Data records START
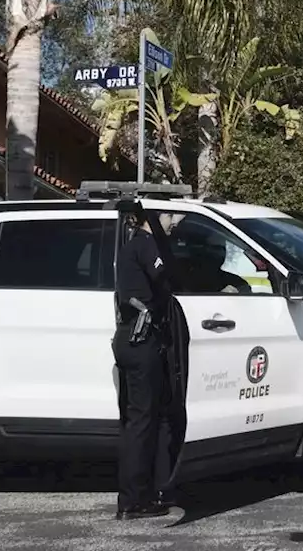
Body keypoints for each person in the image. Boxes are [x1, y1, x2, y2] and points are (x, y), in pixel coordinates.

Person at [112, 208, 174, 520]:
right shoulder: (147, 244)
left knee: (149, 418)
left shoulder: (133, 245)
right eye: (169, 217)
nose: (173, 223)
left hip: (133, 338)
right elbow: (165, 280)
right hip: (142, 339)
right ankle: (133, 501)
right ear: (154, 217)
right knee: (142, 421)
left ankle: (153, 490)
Data records END
■ Prompt
Because only the text is wanted, copy each record above precisely and omit its pictures.

■ Response to the exercise
Body keypoints for each person in the image. Boxes are [x1, y1, x2, y2] and points are (x, y), in pixel coordinates.

Person at [112, 208, 174, 520]:
right shoulder: (147, 244)
left knee: (149, 418)
left shoulder: (133, 245)
right eye: (169, 217)
nose: (173, 223)
left hip: (133, 338)
right elbow: (165, 280)
right hip: (142, 339)
right ankle: (133, 501)
right ear: (154, 217)
right knee: (142, 421)
left ankle: (153, 490)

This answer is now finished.